_Task statement_: Reproduce every line of text in the rows below character for character, in the same order, and leave out the picture markers.

Data records:

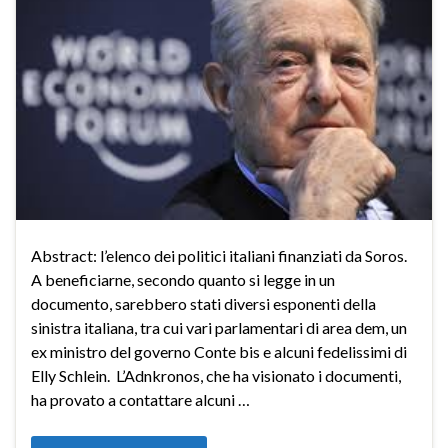
Abstract: l’elenco dei politici italiani finanziati da Soros.
A beneficiarne, secondo quanto si legge in un
documento, sarebbero stati diversi esponenti della
sinistra italiana, tra cui vari parlamentari di area dem, un
ex ministro del governo Conte bis e alcuni fedelissimi di
Elly Schlein. L’Adnkronos, che ha visionato i documenti,
ha provato a contattare alcuni …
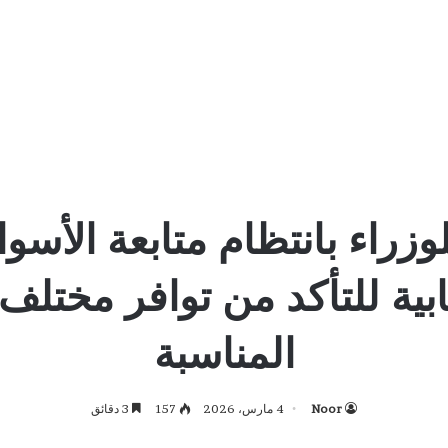
زراء بانتظام متابعة الأسواق
ابية للتأكد من توافر مختلف 
المناسبة
Noor
4 مارس، 2026
157
3 دقائق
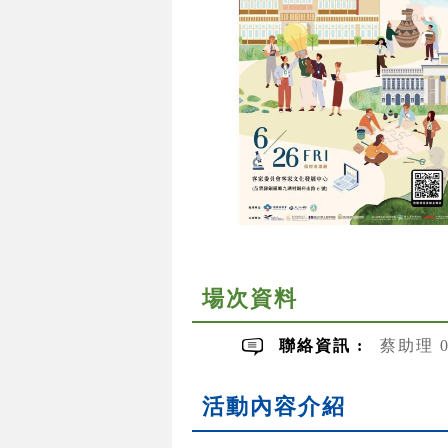
場次資料
聯絡資訊 :
蔡助理 06
活動內容介紹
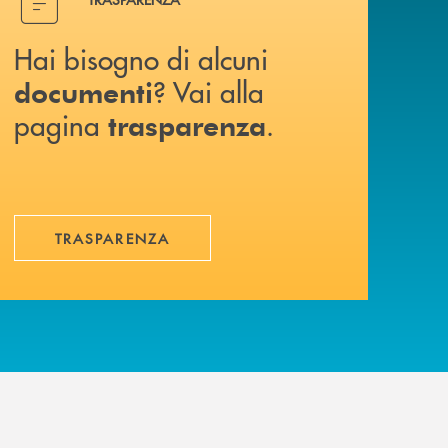
Hai bisogno di alcuni
? Vai alla
documenti
pagina
.
trasparenza
TRASPARENZA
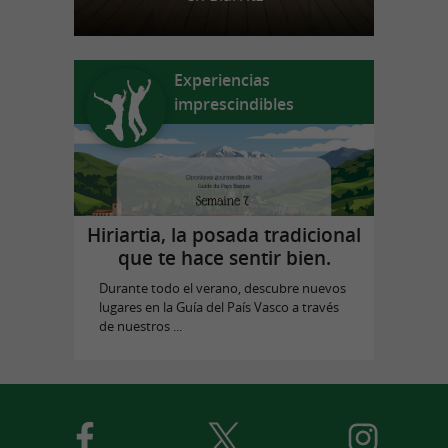
Experiencias
imprescindibles
Hiriartia, la posada tradicional
que te hace sentir bien.
Durante todo el verano, descubre nuevos
lugares en la Guía del País Vasco a través
de nuestros ...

_The answer_:
Abstract: l’elenco dei politici italiani finanziati da Soros.
A beneficiarne, secondo quanto si legge in un
documento, sarebbero stati diversi esponenti della
sinistra italiana, tra cui vari parlamentari di area dem, un
ex ministro del governo Conte bis e alcuni fedelissimi di
Elly Schlein. L’Adnkronos, che ha visionato i documenti,
ha provato a contattare alcuni …
زراء بانتظام متابعة الأسواق
ابية للتأكد من توافر مختلف 
المناسبة
Noor
4 مارس، 2026
157
3 دقائق
場次資料
聯絡資訊 :
蔡助理 06
活動內容介紹
Hai bisogno di alcuni
? Vai alla
documenti
pagina
.
trasparenza
TRASPARENZA
Experiencias
imprescindibles
Hiriartia, la posada tradicional
que te hace sentir bien.
Durante todo el verano, descubre nuevos
lugares en la Guía del País Vasco a través
de nuestros ...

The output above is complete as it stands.